Turning organisational knowledge into actionable AI
By allowing users to show a problem rather than describe it, visual artificial intelligence (AI) can capture device details, fault conditions and environmental context that are often difficult to communicate in words. For example, a user can scan a device, nameplate or machine display panel with a smartphone camera. The system can then extract relevant information, interpret the context and provide guidance where needed.
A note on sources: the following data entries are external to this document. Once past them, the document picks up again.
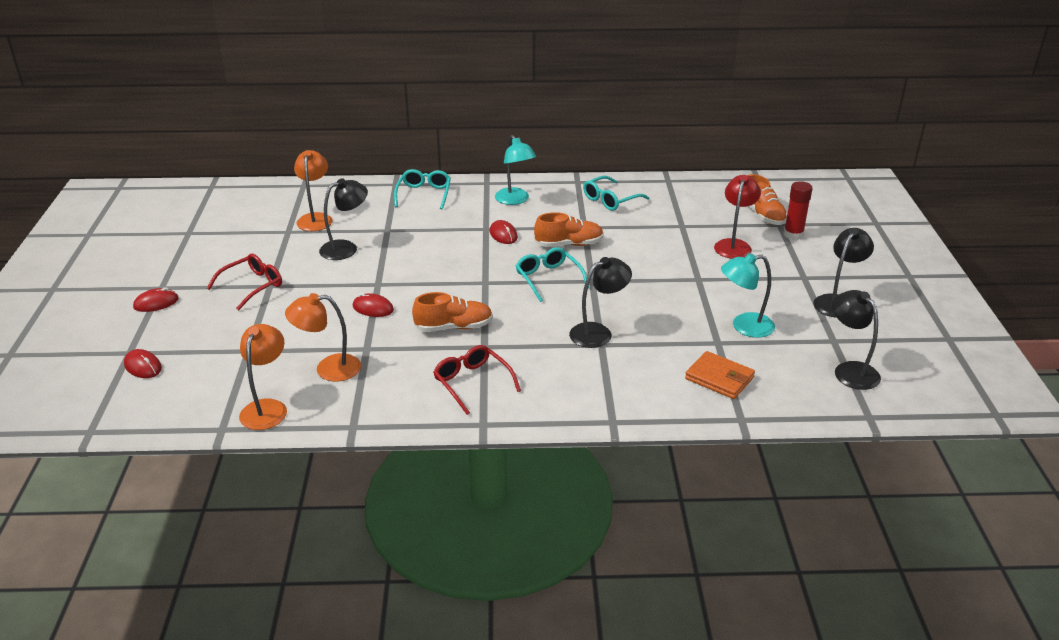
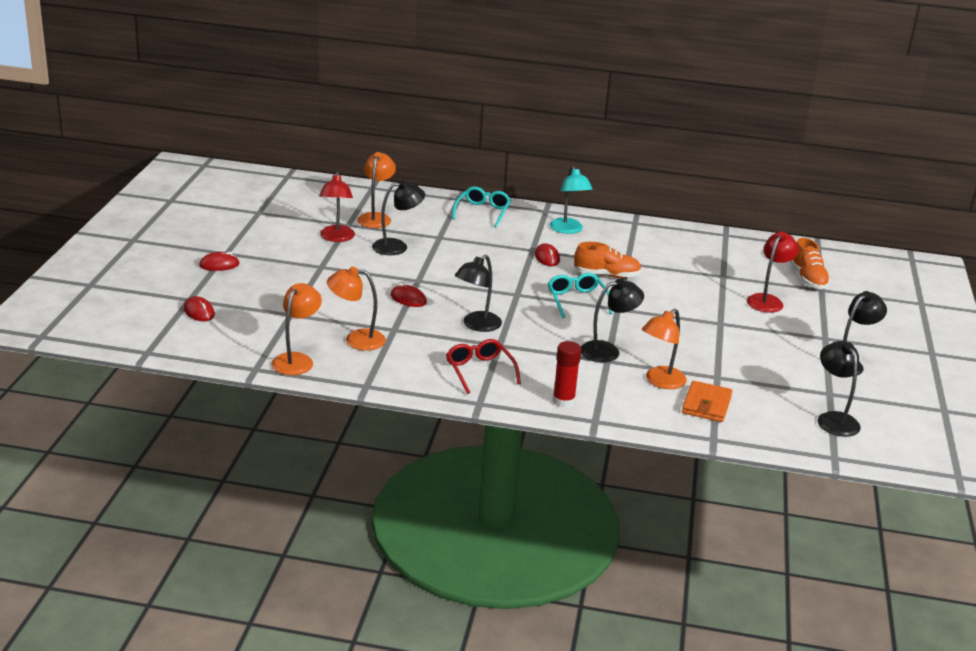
camera: 10 degrees right, 5 degrees down
(252, 286) = (306, 264): red glasses -> none
(279, 249) = (336, 238): none -> red lamp
(454, 327) = (477, 325): orange shoe -> black lamp
(610, 200) = (661, 243): turquoise glasses -> none
(663, 359) = (660, 382): none -> orange lamp
(719, 378) = (706, 405): orange wallet -> orange wallet turned 60 degrees clockwise
(744, 326) = (748, 368): turquoise lamp -> none
(793, 235) = (831, 300): red glue stick -> red glue stick (563, 401)

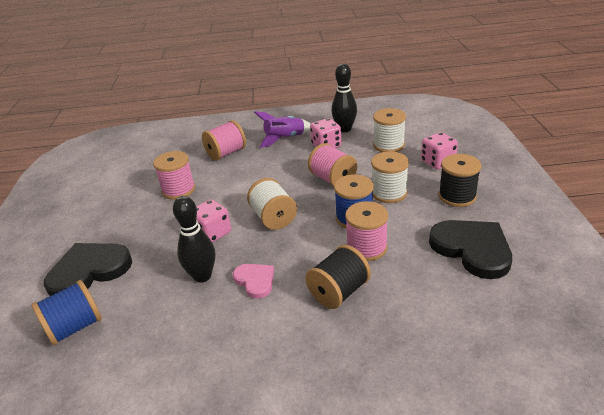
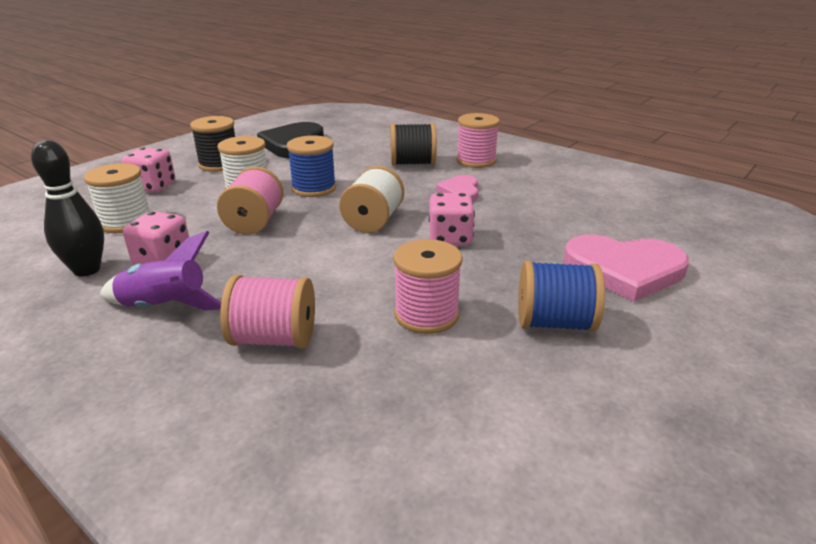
camera: 140 degrees left, 5 degrees down
(75, 327) = (652, 230): blue spool -> blue spool (554, 323)
(89, 271) = (624, 270): black heart -> pink heart
(202, 276) = (501, 212): black bowling pin -> none
(366, 248) = (348, 171): pink spool -> pink spool (476, 161)

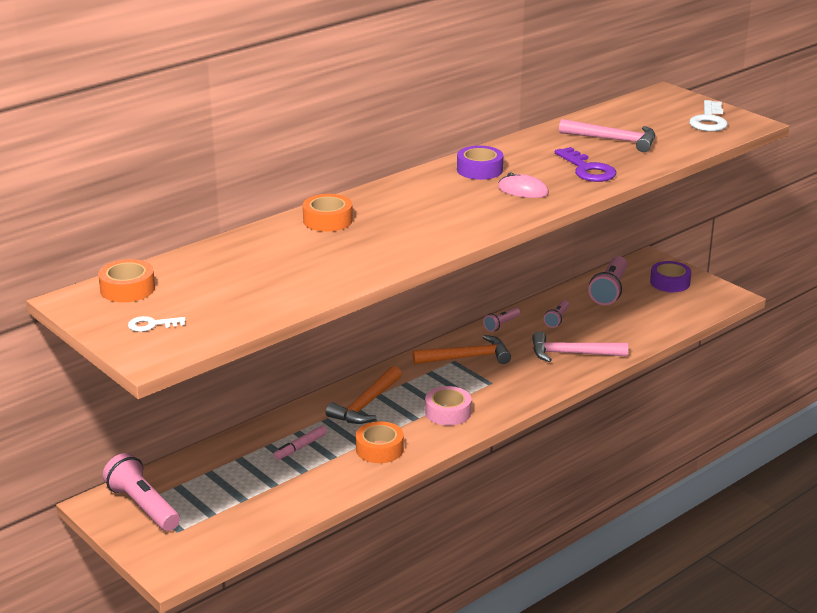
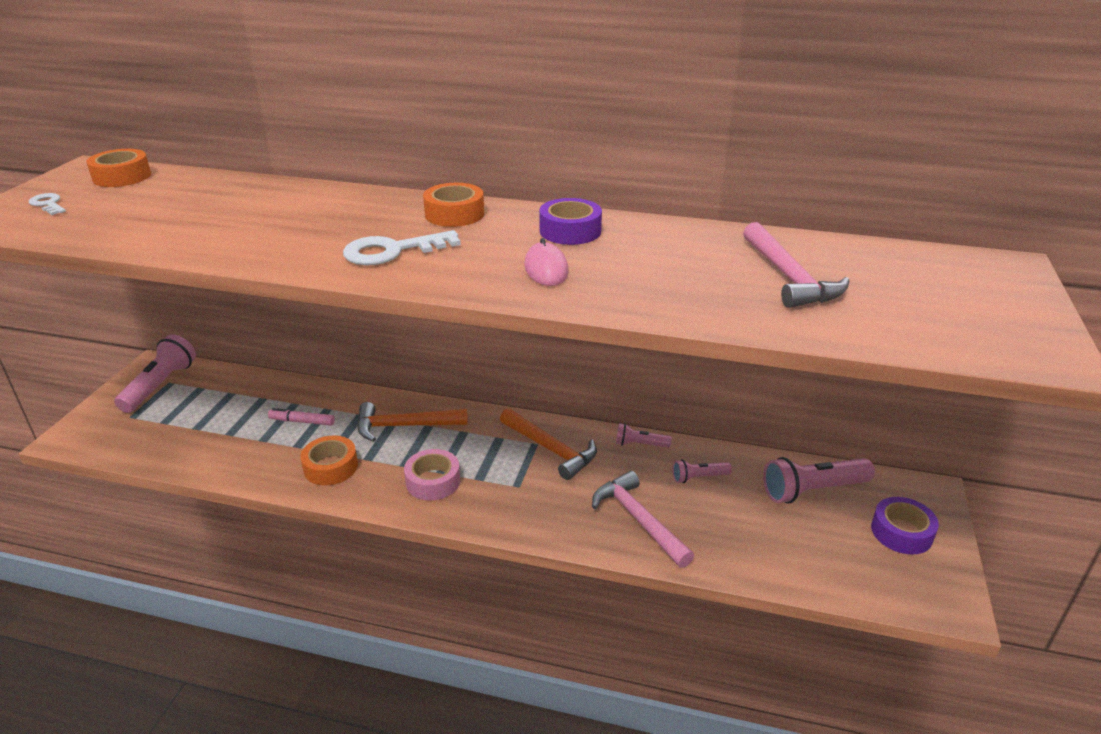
camera: 55 degrees right, 5 degrees up
(327, 220) = (345, 203): orange tape -> orange tape (454, 214)
(587, 169) = (668, 287): purple key -> none
(709, 120) = (987, 322): white key -> white key (392, 251)

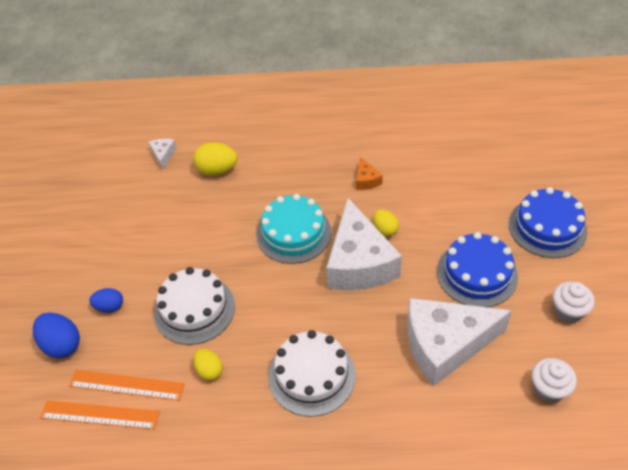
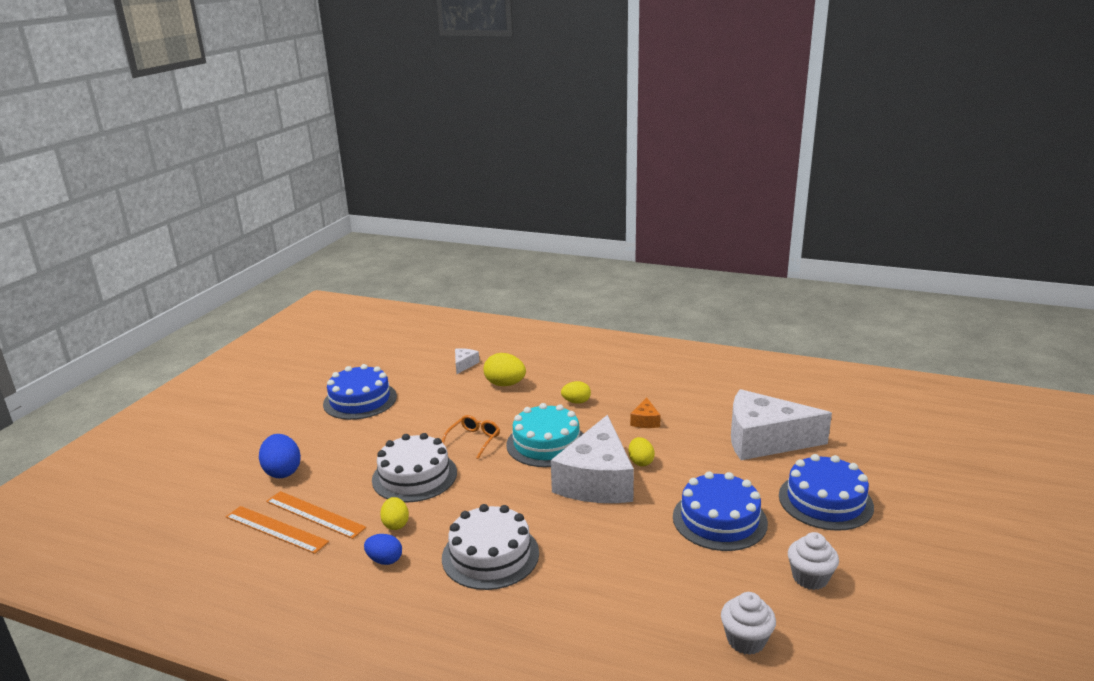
camera: 20 degrees right, 25 degrees down
(85, 231) = (360, 400): none -> blue cake
(110, 307) = (342, 456): blue egg -> blue egg (385, 560)
(225, 249) = (473, 440): none -> orange glasses
(294, 174) = (576, 402): none -> yellow egg
(445, 345) = (648, 569): white cheese -> white cheese (764, 440)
The founders of Blinkin(opens in new window) in Germany recognised that combining this visual understanding with organisational knowledge and AI assistance could significantly improve how support is delivered and scaled beyond office use cases. “Expertise is too often constrained by organisational silos, documentation complexity and dependence on a limited number of specialists,” says Josef Suess from Blinkin. “Our vision was to help organisations transform that knowledge into a continuously available operational asset that can support workers, technicians and customers wherever decisions need to be made.” To achieve this, the company set out to create a deep-tech multimodal intelligence platform that transforms fragmented knowledge into actionable guidance accessible through smartphones and other frontline interfaces. “We wanted to make organisational knowledge accessible and applicable in real-world workflows, not just available as static documentation or a generic chatbot,” adds Suess.
Capturing visual and contextual signals
With the support of the European Innovation Council(opens in new window), the BlinkIn Visual Assistant(opens in new window) project analysed support scenarios across industrial, retail, customer-service and public-sector environments where unclear descriptions, missing context and fragmented information create bottlenecks. The resulting platform captures visual and contextual signals, connects them with organisational knowledge and turns them into guided workflows validated under real deployment conditions. This validation exposed the technology to practical constraints such as usability, data quality, integration, security and scalability.
Lowering the AI deployment barrier
The EU-funded project enabled Blinkin to evolve from visual-assistance technology into an enterprise-ready system capable of turning organisational knowledge into guided operational workflows. A key challenge was that, despite rapid advances in AI, most organisations still cannot easily build, deploy and continuously improve customised and governed multimodal AI applications for their own operations. Doing so typically requires scarce engineering capacity, AI expertise, integration work and ongoing maintenance. The technology progressed beyond technical feasibility into production-oriented validation. Key developments include a no-code environment for creating and deploying AI workflows, capable of handling unstructured text, image, audio and video input as needed for each use case. “Support, service and troubleshooting processes can be executed, measured and improved in a controlled way,” notes Suess.
Learning loops for organisational knowledge
A particularly important outcome was the creation of enterprise knowledge learning loops. “Every interaction can contribute to improving workflows, refining knowledge assets and strengthening future decision support,” explains Suess. “This allows organisations to move towards continuously evolving operational intelligence systems.” The Blinkin team believes these advances can contribute to a future in which organisational knowledge becomes more scalable, accessible and useful. The hope is that the platform will help organisations improve productivity, preserve critical expertise and solve problems more effectively. “More broadly, we hope this project demonstrates how European deep-tech innovation can deliver governed, trustworthy and human-centred AI systems that create measurable value in real-world environments,” says Suess. Next steps include scaling adoption and extending the platform across additional industries and operational domains. “Commercially, the priority is to move from successful deployments towards broader market adoption,” adds Suess.